Reading text:
Still no pics or time to chat, still gotta make calls. Worst one I saw today was a 30000 lb fir horizontal across a house. 40 inch dbh or so, easily 2000 board feet or way more. Ceiling material, insul and 2x6's landed on lady's bed as she slept. Miracle that she was unharmed save for her psyche....
waiting for crane for that one....


----------



## DDM (Dec 16, 2006)

I guess when those big boys up there start coming down in a storm it must be a site!


----------



## JohN Dee (Dec 17, 2006)

Dam lucky bout the storm. We get barely anything 

It's funny isn't it? To the retailers Christmas is a god-send for sales, well for us Tree Workers Storms are our god-send for Storm Damage 

Ekka, did you get much work when that hurricane hit NQ?


----------



## diltree (Dec 17, 2006)

We have two cranes.......I'm waiting for the day we get a storm like that so we can get a real return on our investment. Rb...are you having problems booking a crane?


----------



## rbtree (Dec 18, 2006)

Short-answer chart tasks
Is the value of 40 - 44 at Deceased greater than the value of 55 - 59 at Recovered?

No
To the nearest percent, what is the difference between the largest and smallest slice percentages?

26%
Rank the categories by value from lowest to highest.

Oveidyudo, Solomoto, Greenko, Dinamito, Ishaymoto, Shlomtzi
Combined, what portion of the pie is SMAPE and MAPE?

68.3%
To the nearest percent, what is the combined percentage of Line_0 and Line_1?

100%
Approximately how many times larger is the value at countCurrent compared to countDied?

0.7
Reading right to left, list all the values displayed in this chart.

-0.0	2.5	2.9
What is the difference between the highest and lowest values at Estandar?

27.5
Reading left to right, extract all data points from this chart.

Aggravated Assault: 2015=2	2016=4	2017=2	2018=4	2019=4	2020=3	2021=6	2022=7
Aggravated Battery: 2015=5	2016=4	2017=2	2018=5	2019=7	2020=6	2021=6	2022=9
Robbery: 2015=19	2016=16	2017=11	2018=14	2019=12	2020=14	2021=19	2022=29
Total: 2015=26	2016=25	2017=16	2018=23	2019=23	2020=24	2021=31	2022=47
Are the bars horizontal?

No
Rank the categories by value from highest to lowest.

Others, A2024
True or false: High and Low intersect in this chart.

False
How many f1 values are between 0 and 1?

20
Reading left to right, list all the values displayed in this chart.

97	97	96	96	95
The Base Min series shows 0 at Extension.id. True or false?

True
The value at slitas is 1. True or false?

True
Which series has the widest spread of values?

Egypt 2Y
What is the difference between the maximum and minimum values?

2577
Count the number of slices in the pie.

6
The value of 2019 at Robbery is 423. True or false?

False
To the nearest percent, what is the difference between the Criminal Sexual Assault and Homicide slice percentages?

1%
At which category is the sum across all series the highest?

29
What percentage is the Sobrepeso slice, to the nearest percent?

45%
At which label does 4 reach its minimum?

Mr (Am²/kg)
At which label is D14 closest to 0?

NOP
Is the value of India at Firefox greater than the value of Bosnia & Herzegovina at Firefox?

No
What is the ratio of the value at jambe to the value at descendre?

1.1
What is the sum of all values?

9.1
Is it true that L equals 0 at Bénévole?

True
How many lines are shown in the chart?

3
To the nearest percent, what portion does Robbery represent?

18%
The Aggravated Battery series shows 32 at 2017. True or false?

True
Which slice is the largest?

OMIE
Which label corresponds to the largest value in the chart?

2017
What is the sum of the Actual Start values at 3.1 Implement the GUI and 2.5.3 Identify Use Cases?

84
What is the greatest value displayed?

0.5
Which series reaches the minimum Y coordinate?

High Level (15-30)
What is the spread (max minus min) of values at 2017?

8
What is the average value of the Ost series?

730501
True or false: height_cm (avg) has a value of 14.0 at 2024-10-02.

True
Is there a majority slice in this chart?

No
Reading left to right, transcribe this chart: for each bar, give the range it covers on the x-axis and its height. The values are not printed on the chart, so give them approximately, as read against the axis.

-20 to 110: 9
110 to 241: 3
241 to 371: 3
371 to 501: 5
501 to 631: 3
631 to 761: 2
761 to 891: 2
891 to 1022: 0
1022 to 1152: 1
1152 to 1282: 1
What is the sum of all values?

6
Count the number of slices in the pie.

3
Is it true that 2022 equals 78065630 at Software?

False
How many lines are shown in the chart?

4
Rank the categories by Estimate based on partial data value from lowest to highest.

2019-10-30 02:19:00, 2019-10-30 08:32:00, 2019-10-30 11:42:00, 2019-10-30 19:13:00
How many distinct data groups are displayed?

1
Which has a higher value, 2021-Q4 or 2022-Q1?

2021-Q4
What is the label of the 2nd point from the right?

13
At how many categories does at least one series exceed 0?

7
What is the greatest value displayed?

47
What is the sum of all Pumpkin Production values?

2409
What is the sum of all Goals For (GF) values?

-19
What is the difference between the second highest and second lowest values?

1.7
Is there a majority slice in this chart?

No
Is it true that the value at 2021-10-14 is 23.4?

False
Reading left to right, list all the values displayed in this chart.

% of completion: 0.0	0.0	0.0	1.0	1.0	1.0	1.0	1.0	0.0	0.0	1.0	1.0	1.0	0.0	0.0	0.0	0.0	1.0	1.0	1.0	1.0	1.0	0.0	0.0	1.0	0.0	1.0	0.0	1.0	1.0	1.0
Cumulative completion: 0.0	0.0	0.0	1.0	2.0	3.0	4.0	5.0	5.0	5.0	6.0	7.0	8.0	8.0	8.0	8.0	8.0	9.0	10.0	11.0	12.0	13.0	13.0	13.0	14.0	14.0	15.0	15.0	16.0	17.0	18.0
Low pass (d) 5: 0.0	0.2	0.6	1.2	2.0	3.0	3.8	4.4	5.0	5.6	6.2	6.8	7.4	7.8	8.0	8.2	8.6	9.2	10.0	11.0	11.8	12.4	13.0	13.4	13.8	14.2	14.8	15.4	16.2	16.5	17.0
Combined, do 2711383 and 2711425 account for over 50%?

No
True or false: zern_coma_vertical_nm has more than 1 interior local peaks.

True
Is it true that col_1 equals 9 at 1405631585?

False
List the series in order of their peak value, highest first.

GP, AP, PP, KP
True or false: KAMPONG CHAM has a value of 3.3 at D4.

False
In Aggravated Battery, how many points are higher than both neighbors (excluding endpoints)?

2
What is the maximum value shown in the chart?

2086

Exercise aim: List every username that appears in a post header in the forum thread above.

Answer to this task: DDM, JohN Dee, diltree, rbtree